Provided records:
+===+
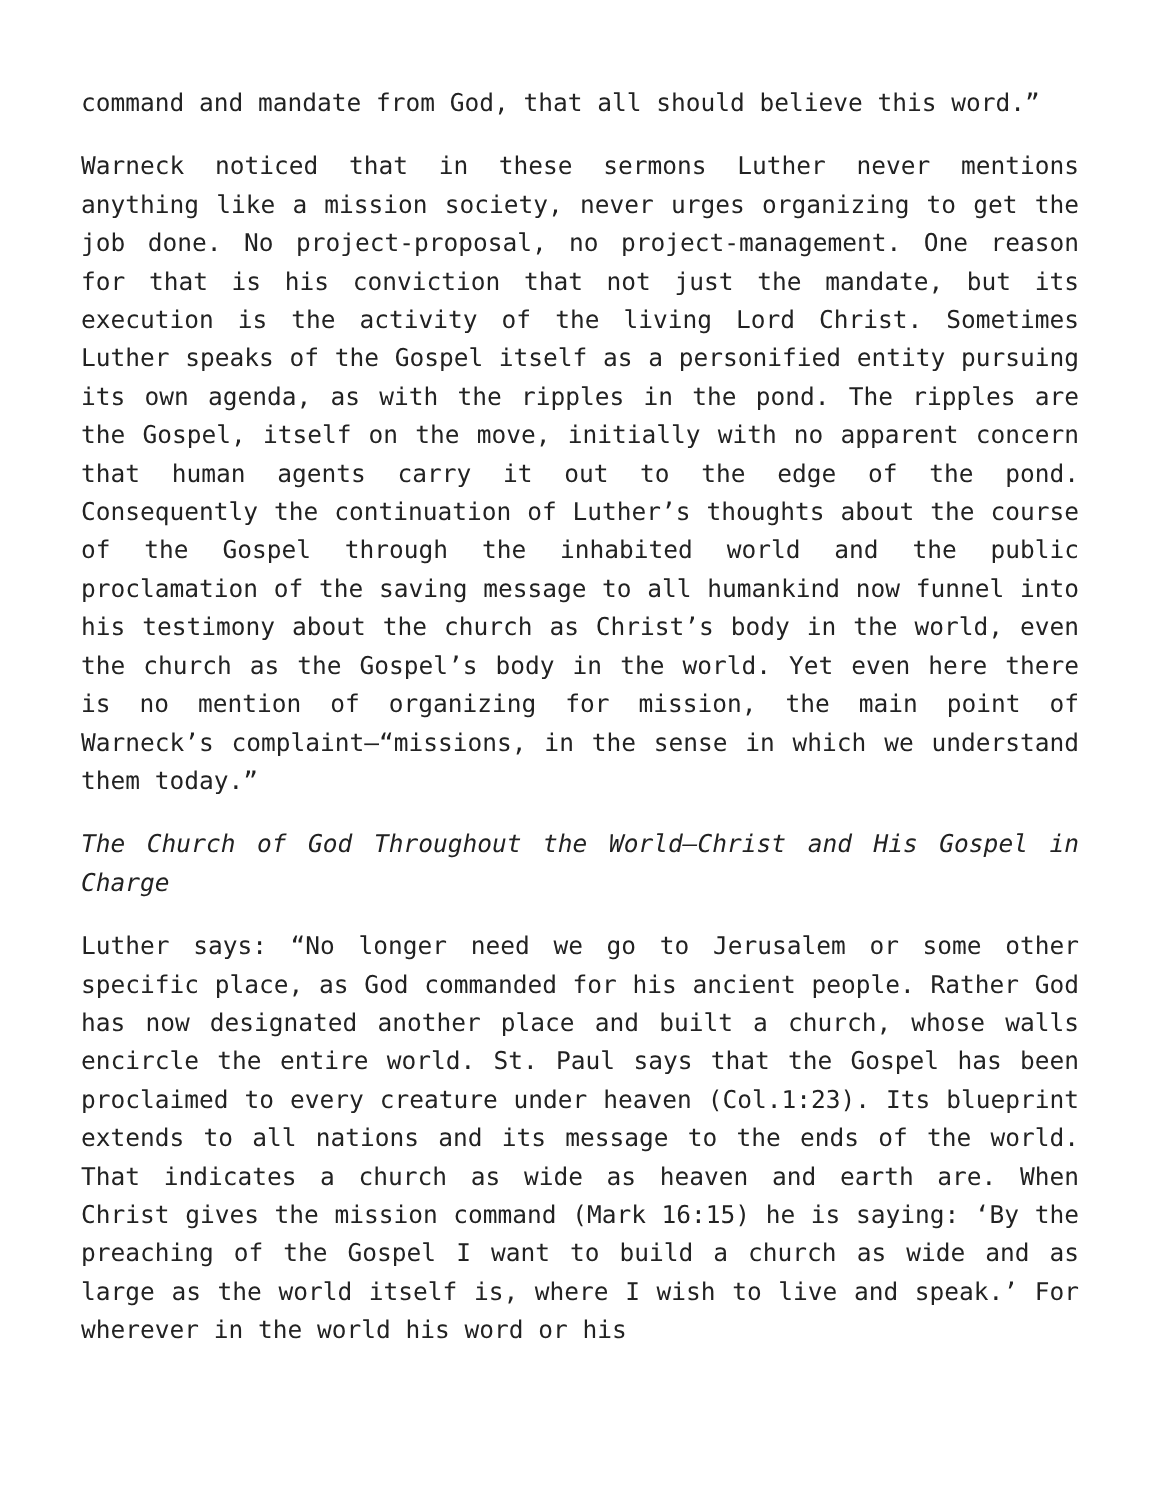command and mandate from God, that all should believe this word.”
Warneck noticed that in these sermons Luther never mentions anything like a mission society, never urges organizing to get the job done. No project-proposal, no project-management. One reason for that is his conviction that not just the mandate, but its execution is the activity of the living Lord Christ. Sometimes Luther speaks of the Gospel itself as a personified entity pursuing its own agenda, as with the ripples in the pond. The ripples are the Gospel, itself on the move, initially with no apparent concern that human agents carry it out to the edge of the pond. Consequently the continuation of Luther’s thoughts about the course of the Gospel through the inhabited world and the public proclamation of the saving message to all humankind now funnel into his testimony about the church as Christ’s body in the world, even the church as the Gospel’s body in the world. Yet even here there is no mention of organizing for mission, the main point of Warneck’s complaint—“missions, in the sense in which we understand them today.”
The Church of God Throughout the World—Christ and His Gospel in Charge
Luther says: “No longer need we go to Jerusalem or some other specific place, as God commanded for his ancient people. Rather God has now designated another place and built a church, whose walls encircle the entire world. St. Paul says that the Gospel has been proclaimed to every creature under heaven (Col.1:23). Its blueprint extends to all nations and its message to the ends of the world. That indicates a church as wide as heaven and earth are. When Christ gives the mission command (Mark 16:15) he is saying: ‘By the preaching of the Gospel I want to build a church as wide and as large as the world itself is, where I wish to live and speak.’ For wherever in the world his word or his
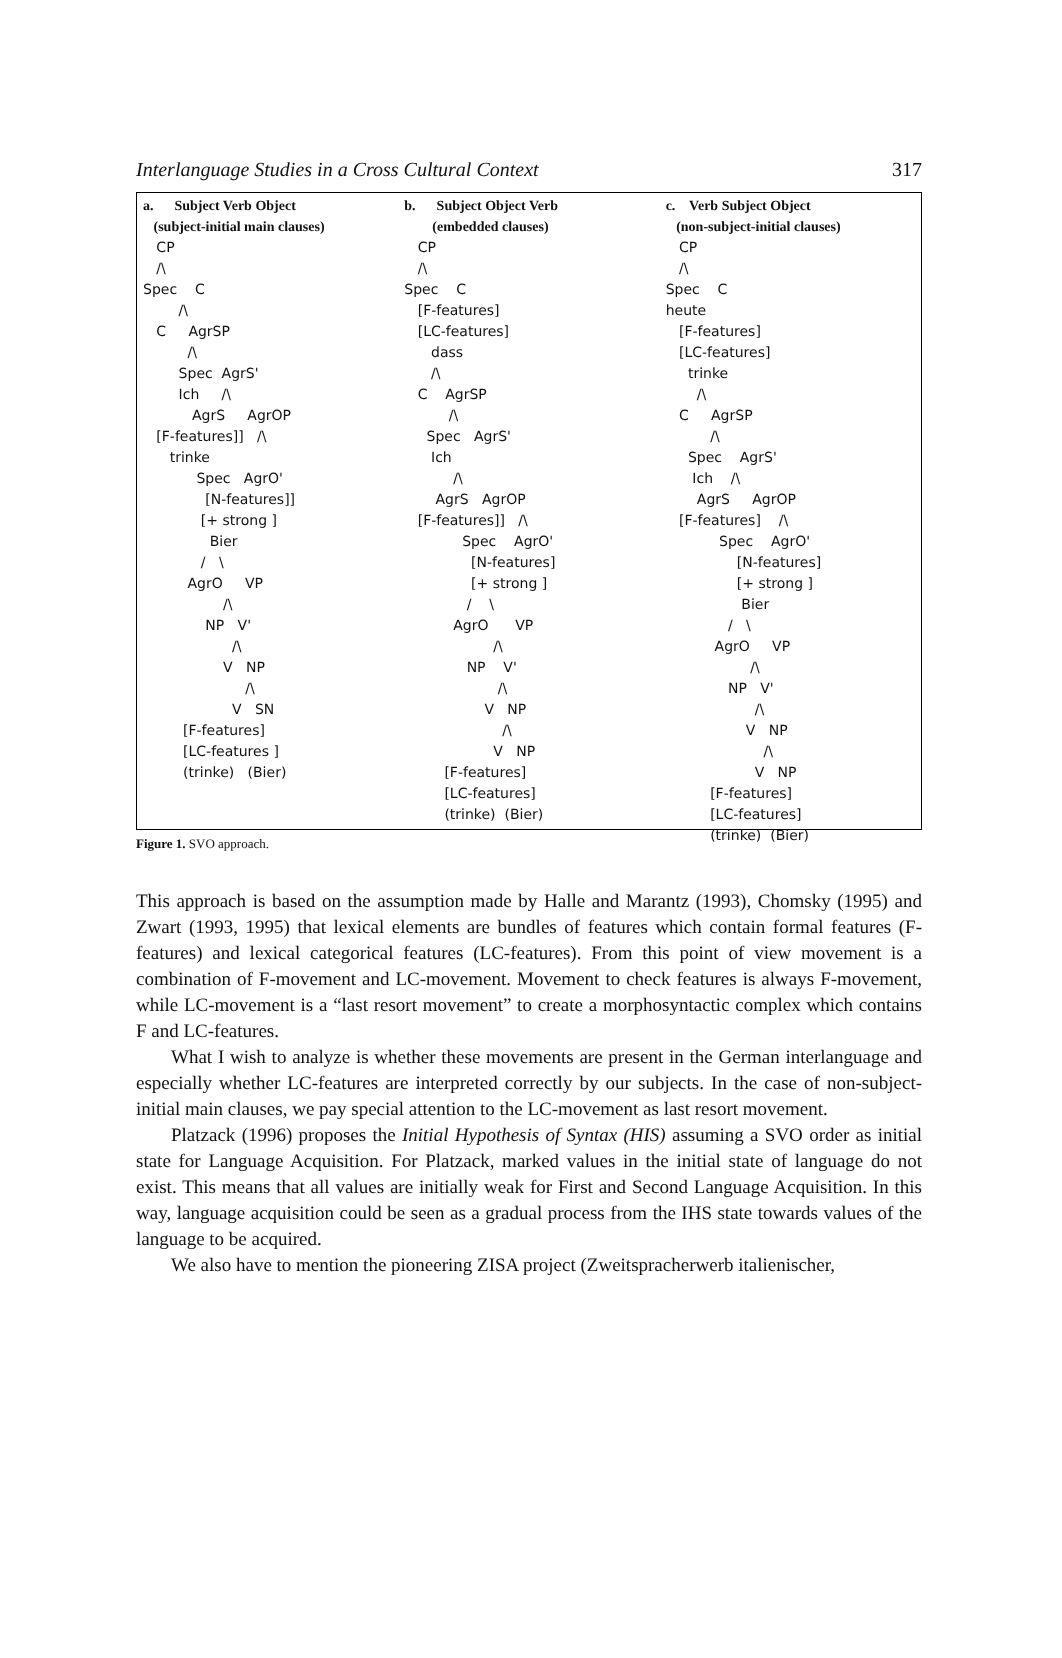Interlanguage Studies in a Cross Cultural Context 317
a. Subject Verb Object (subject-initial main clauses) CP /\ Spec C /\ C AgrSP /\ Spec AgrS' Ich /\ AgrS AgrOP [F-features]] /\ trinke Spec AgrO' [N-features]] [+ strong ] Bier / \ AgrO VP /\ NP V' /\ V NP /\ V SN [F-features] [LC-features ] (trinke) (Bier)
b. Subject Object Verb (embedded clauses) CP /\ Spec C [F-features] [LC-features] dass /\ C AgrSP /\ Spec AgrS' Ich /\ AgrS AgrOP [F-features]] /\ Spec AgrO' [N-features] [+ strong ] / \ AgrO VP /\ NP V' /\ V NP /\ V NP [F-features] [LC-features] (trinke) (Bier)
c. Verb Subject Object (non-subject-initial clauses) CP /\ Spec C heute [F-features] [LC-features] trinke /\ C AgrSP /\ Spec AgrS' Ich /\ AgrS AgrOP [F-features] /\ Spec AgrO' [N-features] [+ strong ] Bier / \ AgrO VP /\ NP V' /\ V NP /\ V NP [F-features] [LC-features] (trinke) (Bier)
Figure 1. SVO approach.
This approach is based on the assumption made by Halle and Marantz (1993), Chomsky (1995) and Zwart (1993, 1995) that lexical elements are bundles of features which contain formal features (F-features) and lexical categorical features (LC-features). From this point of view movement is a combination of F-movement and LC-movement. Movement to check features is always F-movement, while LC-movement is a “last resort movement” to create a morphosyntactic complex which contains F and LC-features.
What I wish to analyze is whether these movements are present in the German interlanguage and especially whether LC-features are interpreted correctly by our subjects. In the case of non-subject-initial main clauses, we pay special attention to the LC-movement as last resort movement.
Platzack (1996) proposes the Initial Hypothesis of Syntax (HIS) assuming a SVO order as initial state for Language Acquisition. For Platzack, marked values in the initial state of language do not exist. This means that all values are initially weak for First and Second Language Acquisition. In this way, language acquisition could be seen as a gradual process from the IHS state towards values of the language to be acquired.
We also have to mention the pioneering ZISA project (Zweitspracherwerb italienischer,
+===+
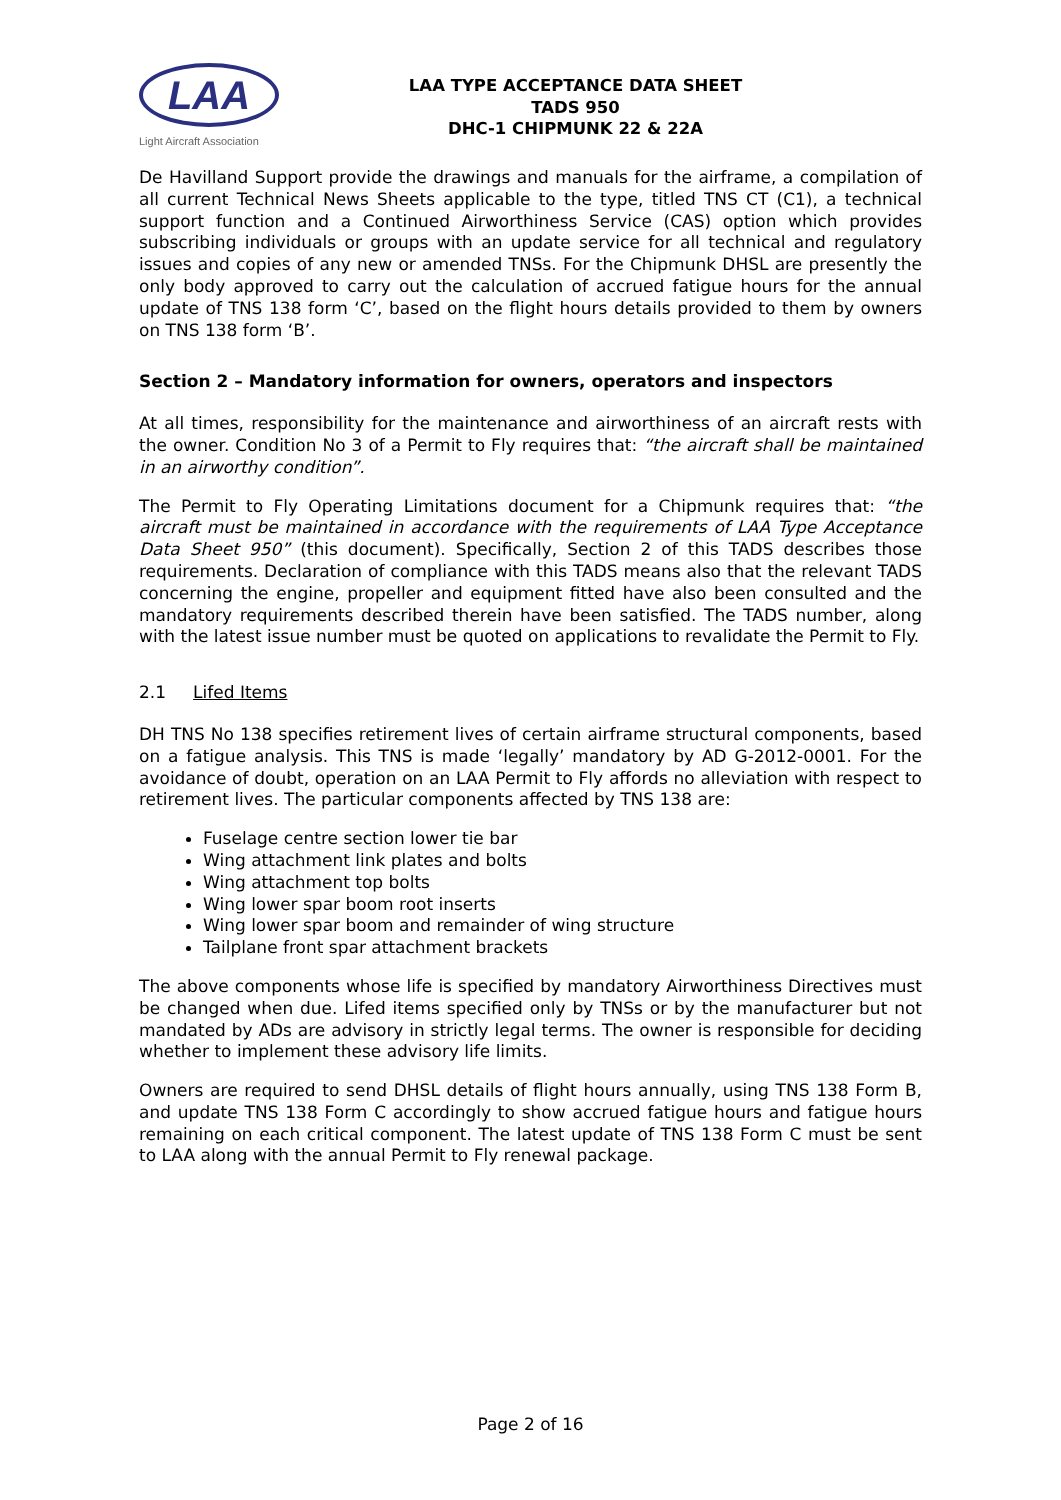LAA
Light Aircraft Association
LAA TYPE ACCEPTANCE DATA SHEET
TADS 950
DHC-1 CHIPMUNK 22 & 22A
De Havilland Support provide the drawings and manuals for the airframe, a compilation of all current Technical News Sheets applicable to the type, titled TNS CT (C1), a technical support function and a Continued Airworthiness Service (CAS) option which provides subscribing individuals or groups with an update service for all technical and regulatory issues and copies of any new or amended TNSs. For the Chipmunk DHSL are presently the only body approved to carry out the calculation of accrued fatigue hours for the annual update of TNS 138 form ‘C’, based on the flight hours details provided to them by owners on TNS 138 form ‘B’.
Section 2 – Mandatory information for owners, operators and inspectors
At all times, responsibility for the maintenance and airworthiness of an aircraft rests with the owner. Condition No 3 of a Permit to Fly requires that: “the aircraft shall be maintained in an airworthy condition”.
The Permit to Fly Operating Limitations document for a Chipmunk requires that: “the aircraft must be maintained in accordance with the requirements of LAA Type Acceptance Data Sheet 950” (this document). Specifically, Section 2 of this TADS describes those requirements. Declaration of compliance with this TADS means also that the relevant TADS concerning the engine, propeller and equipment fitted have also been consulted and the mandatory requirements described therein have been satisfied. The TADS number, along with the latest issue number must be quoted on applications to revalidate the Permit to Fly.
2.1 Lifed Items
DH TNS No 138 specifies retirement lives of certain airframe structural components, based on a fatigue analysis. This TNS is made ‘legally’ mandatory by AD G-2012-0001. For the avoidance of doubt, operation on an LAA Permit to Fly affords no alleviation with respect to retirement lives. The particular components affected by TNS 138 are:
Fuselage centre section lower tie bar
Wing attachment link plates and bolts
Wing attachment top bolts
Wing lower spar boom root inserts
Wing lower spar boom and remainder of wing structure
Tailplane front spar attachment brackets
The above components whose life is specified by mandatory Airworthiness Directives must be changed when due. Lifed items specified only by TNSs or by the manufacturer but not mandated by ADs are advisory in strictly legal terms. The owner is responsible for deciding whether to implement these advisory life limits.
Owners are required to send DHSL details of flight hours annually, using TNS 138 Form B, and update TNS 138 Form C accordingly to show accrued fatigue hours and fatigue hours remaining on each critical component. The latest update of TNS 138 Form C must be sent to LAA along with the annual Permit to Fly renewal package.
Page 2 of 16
+===+
Task to complete:
Using the entries, return every line where the word "clauses" can be found.

Output for this exercise:
a. Subject Verb Object (subject-initial main clauses) CP /\ Spec C /\ C AgrSP /\ Spec AgrS' Ich /\ AgrS AgrOP [F-features]] /\ trinke Spec AgrO' [N-features]] [+ strong ] Bier / \ AgrO VP /\ NP V' /\ V NP /\ V SN [F-features] [LC-features ] (trinke) (Bier)
b. Subject Object Verb (embedded clauses) CP /\ Spec C [F-features] [LC-features] dass /\ C AgrSP /\ Spec AgrS' Ich /\ AgrS AgrOP [F-features]] /\ Spec AgrO' [N-features] [+ strong ] / \ AgrO VP /\ NP V' /\ V NP /\ V NP [F-features] [LC-features] (trinke) (Bier)
c. Verb Subject Object (non-subject-initial clauses) CP /\ Spec C heute [F-features] [LC-features] trinke /\ C AgrSP /\ Spec AgrS' Ich /\ AgrS AgrOP [F-features] /\ Spec AgrO' [N-features] [+ strong ] Bier / \ AgrO VP /\ NP V' /\ V NP /\ V NP [F-features] [LC-features] (trinke) (Bier)
What I wish to analyze is whether these movements are present in the German interlanguage and especially whether LC-features are interpreted correctly by our subjects. In the case of non-subject-initial main clauses, we pay special attention to the LC-movement as last resort movement.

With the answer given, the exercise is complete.